De Tezuka, je ne connais guère que le dessin-animé Astro, le petit robot, produit d’après son manga, dans les années 80. J’ai lu il y a assez longtemps Les 3 Adolf, qui était déjà très marquant. Ce n’est donc qu’une petite partie de l’œuvre gigantesque d’Osamu Tezuka, considéré comme le Dieu du manga.
Avec Kihirito, on commence tranquillement par une histoire intimiste, un triangle amoureux entre un docteur, son concurrent pour gagner l’amour d’Izumi, et son supérieur hiérarchique manipulateur.
A l’hôpital, un patient s’est transformé en chien et semble sur le point de mourir. Cette mystérieuse maladie fascine et inquiète le Docteur Kirihito Osanaï, promis à un brillant avenir. Il se porte alors volontaire pour enquêter dans un petit village à la campagne afin de déterminer si la maladie est endémique, ce dont il est persuadé. Sur place, il doit faire face à des villageois hostiles. Il tombe amoureux d’une jeune autochtone et finit par contracter lui-même la maladie.
Le dessin presque naïf de Tezuka fait un contraste puissant avec l’intrigue. Si au début, tout est assez banal et convenu, plus on avance, plus c’est pire. Le récit s’élargit de plus en plus sans toutefois trop se disperser, le tout étant bouclé en seulement quatre volumes (plus de 800 pages quand même).
Le point de départ se concentre sur le microcosme de l’hôpital. Puis il se développe dans un petit village de campagne. A la fin du premier volume, cela vire au récit d’aventures internationales ! On pense un peu à Tintin avec de multiples rebondissements et des voyages lointains. On pourra trouver que la mule est un peu chargée car les intrigues se multiplient comme si Tezuka avait peur que le soufflé retombe. Même le style et l’atmosphère sont changeants, ce qui n’est pas forcément un défaut.
Contrairement à Hergé, et même s’il intègre ça et là de l’humour, Tezuka glisse progressivement dans l’horreur. Et même s’il n’y a rien de trop « graphique », les idées horribles sont là et les ellipses effrayantes, destinant ce manga à un public adulte.
Viols,meurtres, traites d’humains, tortures. L’auteur semble fasciné par la cruauté sans limite des hommes. Son héros s’en sort plutôt bien au début mais finalement il ne maîtrise plus rien et s’enfonce dans un chaos qui semble inexorable. Certains passages sont glauques et offrent une vision de sexualité déviante assez étrange (le personnage de Li-Hua est une nymphomane attirée par le côté « chien » du docteur !)

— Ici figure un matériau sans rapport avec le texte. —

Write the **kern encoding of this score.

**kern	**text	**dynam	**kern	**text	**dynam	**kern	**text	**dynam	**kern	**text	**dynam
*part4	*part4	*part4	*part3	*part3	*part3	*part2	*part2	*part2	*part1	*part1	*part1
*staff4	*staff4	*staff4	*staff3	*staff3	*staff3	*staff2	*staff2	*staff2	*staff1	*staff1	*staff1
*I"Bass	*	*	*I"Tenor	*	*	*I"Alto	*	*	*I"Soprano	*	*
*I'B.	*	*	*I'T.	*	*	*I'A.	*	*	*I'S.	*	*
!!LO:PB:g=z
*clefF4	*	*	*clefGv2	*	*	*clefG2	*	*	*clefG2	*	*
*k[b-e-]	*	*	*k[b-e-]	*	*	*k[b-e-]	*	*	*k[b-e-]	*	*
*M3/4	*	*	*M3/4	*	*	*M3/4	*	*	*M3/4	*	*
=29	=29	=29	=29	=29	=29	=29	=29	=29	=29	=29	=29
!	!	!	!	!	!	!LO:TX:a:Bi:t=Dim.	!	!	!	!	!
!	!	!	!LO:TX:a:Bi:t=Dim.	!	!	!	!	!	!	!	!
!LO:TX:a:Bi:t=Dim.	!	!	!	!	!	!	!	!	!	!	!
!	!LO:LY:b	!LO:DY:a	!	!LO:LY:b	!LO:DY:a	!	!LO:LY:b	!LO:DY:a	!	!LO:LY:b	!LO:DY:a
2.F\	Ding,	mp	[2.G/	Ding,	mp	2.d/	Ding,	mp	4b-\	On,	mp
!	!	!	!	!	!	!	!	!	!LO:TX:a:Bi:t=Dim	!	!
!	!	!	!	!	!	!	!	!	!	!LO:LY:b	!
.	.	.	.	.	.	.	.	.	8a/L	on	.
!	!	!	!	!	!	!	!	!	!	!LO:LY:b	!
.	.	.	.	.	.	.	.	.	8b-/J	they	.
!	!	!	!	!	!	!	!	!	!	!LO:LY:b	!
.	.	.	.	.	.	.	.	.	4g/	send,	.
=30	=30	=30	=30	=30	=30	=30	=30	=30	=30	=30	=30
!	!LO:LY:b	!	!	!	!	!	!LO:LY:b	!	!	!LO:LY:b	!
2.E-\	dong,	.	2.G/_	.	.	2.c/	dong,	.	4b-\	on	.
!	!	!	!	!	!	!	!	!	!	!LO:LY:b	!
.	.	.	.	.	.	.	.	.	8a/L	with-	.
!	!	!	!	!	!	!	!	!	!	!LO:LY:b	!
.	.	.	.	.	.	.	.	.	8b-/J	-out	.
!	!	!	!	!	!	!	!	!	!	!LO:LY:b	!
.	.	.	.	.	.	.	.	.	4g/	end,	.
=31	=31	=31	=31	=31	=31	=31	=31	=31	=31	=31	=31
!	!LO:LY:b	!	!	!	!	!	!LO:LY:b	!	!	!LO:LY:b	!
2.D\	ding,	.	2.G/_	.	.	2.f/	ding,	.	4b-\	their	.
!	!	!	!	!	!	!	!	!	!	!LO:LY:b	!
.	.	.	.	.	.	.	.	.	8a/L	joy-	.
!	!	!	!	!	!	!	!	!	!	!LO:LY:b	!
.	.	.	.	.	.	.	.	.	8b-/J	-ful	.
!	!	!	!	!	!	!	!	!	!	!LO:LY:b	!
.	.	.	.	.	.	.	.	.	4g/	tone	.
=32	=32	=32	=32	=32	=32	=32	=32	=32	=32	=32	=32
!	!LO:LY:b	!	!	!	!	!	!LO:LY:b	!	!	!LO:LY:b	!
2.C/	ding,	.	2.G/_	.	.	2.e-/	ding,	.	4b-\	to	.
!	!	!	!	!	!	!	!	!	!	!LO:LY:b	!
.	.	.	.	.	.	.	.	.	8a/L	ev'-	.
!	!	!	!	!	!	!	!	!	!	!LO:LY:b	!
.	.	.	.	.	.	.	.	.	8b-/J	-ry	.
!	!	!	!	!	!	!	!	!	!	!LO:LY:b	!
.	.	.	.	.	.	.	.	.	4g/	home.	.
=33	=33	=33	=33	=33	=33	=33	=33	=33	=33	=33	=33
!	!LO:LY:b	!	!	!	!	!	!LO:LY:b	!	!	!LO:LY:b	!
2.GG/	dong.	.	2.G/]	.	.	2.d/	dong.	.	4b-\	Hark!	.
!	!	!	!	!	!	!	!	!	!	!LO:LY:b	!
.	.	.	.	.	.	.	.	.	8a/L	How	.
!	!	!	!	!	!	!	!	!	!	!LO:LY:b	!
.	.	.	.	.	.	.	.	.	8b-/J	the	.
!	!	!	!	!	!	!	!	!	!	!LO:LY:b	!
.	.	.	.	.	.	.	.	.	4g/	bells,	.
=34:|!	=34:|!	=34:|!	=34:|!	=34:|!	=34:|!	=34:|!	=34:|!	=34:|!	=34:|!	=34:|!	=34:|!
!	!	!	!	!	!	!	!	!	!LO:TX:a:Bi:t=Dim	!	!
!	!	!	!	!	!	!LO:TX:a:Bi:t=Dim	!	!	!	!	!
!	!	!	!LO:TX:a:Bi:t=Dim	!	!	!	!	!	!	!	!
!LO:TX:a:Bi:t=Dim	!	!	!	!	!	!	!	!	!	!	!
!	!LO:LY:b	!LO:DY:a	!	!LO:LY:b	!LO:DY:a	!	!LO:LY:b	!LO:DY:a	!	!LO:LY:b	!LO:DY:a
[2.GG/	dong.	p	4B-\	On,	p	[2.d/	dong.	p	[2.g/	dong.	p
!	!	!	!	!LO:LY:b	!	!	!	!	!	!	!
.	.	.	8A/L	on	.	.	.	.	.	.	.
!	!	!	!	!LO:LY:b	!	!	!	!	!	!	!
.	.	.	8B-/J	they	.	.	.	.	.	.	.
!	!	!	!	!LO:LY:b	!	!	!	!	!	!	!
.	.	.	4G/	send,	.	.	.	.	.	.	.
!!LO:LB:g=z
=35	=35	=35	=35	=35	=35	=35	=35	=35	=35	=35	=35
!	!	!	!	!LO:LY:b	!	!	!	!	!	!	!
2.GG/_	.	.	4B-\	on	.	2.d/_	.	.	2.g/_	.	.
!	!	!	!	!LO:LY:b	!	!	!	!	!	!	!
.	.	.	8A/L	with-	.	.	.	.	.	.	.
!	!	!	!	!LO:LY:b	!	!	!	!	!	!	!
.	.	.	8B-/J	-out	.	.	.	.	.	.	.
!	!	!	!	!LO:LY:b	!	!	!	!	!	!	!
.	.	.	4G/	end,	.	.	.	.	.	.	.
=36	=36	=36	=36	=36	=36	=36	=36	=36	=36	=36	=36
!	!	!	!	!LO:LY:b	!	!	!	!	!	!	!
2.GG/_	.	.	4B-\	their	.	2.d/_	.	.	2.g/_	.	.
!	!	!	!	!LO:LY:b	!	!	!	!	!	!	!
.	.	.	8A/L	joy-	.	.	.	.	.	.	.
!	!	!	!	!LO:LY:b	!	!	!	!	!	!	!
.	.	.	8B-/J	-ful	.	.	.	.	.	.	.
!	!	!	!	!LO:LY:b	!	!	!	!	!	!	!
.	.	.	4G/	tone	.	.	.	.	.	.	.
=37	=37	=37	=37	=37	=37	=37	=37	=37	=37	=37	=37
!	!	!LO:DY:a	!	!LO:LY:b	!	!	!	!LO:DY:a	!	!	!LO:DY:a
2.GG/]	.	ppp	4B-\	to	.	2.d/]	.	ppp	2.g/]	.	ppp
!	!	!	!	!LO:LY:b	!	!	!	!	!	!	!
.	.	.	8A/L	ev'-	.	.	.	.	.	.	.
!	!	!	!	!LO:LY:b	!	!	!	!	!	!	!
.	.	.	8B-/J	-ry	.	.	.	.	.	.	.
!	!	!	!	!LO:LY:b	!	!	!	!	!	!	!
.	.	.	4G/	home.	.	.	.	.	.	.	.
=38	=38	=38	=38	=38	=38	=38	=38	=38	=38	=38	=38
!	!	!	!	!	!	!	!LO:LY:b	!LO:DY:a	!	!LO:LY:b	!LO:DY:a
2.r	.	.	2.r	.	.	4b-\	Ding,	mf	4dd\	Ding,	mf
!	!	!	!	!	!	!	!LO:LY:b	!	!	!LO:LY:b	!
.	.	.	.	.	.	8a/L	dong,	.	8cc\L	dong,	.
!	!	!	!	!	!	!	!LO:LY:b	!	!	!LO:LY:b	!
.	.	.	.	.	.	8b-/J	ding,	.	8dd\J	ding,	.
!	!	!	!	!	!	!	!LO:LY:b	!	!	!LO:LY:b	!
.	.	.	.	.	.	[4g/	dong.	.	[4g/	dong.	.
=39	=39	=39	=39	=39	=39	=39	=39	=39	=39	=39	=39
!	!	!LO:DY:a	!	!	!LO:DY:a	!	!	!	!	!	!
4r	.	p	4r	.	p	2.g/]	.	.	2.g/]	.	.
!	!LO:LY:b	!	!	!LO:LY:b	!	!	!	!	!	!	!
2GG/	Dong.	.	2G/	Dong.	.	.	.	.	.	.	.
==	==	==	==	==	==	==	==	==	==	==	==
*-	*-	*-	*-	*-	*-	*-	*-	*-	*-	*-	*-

Passionné de médecine, Tezuka imagine cette maladie bizarre, qui donne une envie irrépressible de viande crue aux victimes. Il fait de son histoire un thriller médical et scientifique passionnant. Notre héros doit affronter d’autres médecins, qui ont chacun une théorie et des conflits d’intérêts.
Par le biais de la difformité pathologique, l’auteur aborde la question de l’acceptation de la différence. En annexe, on y trouve un discours sur le racisme et l’on voit comment sont vus les Japonais dans une Afrique du Sud encore gangrénée par l’apartheid. Outre les péripéties, le fil principal est constitué par un grand questionnement moral et éthique, sachant que docteur était la vocation initiale d’Osamu Tezuka.
C’est édité chez Delcourt, soit sous la forme de 4 volumes, soit sous forme d’intégrale.